Some of the ideas used while implementing this solution directly comes from my
learning that I had when I was working on the [1 Billion row
challenge](https://naveenaidu.dev/tackling-the-1-billion-row-challenge-in-rust-a-journey-from-5-minutes-to-9-seconds)
in Rust in which I was able to optimize the program to read and process 1
billion rows in just 9 seconds.

### Production Ready
Though, shadow is not "yet" production read, but if we were to use this in
production then we need to make sure that there are no single point of failure.

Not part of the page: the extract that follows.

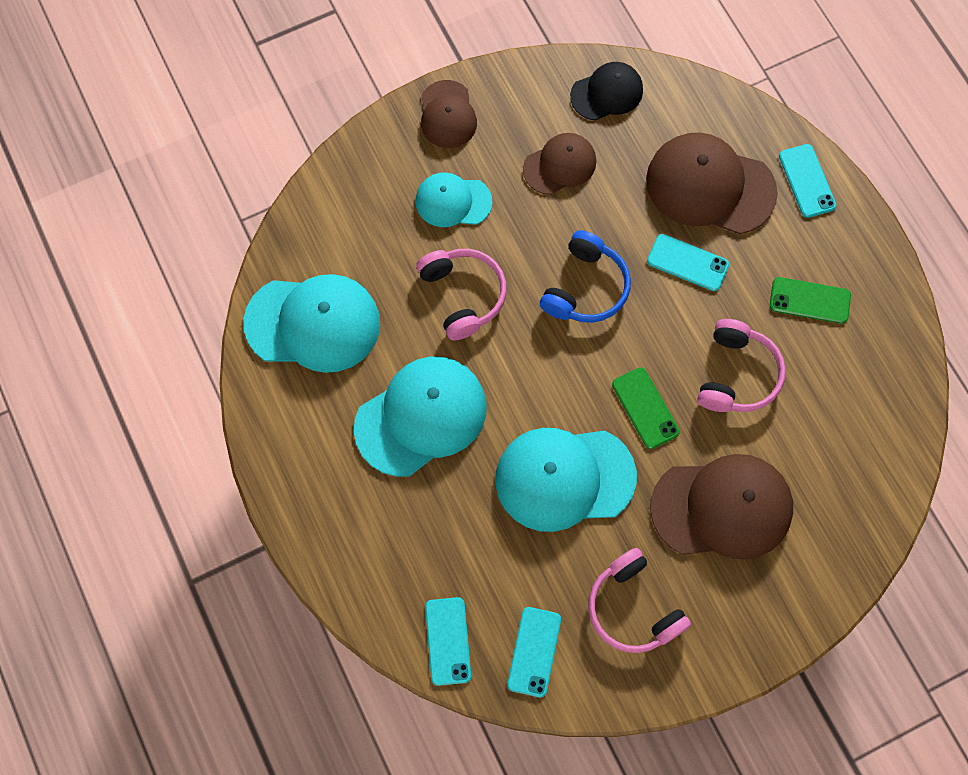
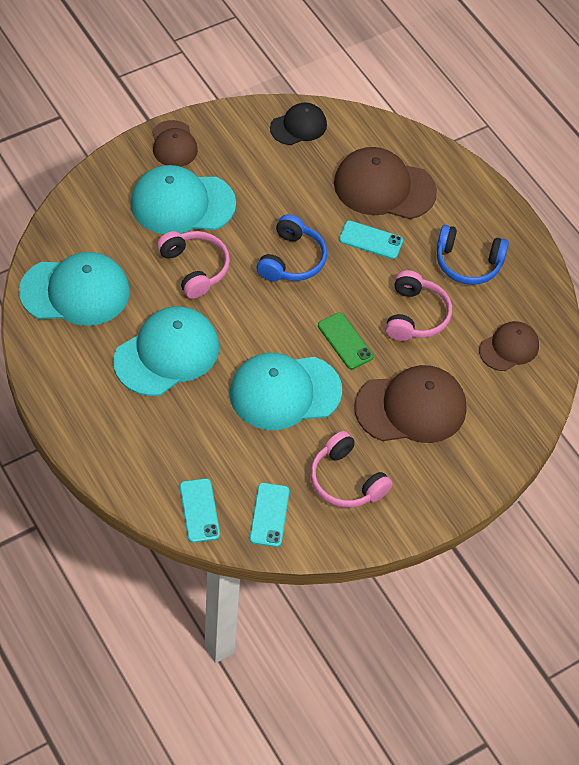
camera: 10 degrees left, 15 degrees down
turquoise cap [415,172,492,227] -> turquoise cap [130,165,236,234], size x1.71
brown cap [523,133,596,195] -> brown cap moved to [479,321,539,371]
green phone [770,277,851,324] -> blue headphones [437,225,509,285]
turquoise phone [779,144,837,218] -> none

There are two areas where this can happen: "Storage Layer" and "Application
Layer".

1. Application Layer: We need to have additional instances/replicas of shadow
running such that if one were to fail - the requests can be routed to other.
Extra shadow instances can also help in load balancing.
2. Storage Layer: The data that shadow serves needs to be safe and as such - we
would need a way to make sure that the data is properly replicated and
managed. I think this is where Ceph RADOS will help.